# [TASK REQUIREMENTS]
In the records that follow, find each line with "Porsche" and pull it out.

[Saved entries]
*** Block opens ***
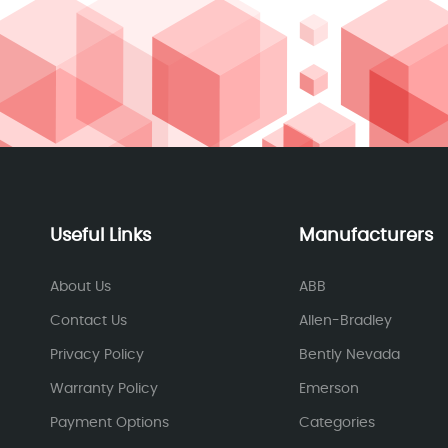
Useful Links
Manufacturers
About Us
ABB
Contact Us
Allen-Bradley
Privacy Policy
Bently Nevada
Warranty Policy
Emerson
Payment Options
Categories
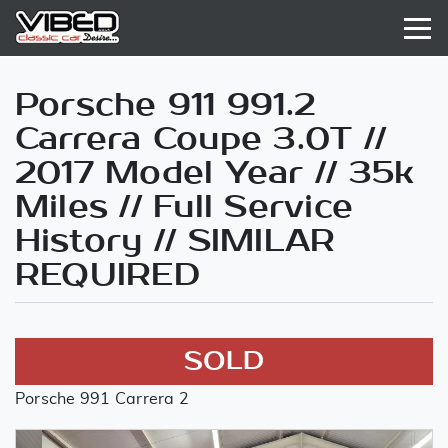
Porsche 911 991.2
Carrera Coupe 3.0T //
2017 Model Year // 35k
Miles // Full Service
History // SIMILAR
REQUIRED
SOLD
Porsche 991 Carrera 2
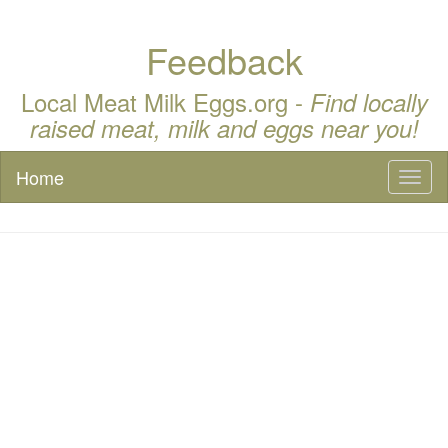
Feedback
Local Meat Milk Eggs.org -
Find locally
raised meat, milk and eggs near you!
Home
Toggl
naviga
*** Block closes ***
*** Block opens ***
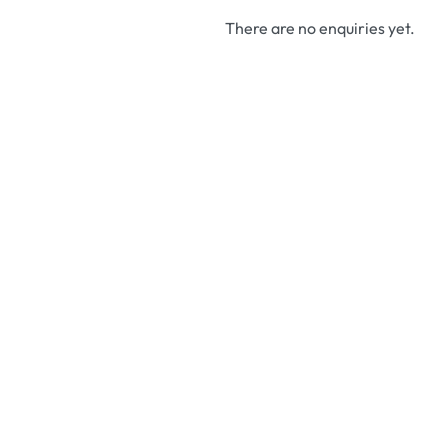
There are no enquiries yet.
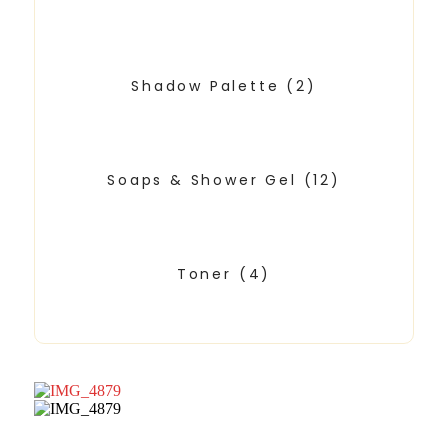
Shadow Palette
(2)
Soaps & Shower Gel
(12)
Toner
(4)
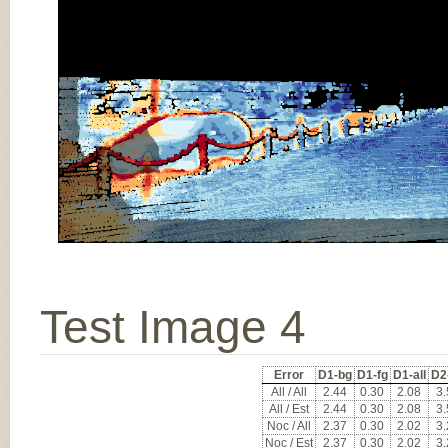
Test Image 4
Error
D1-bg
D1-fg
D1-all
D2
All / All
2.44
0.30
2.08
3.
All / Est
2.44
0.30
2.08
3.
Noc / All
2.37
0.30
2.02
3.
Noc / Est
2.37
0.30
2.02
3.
*** Block closes ***
# [EXERCISE SOLUTION]
Porsche 911 991.2
Porsche 991 Carrera 2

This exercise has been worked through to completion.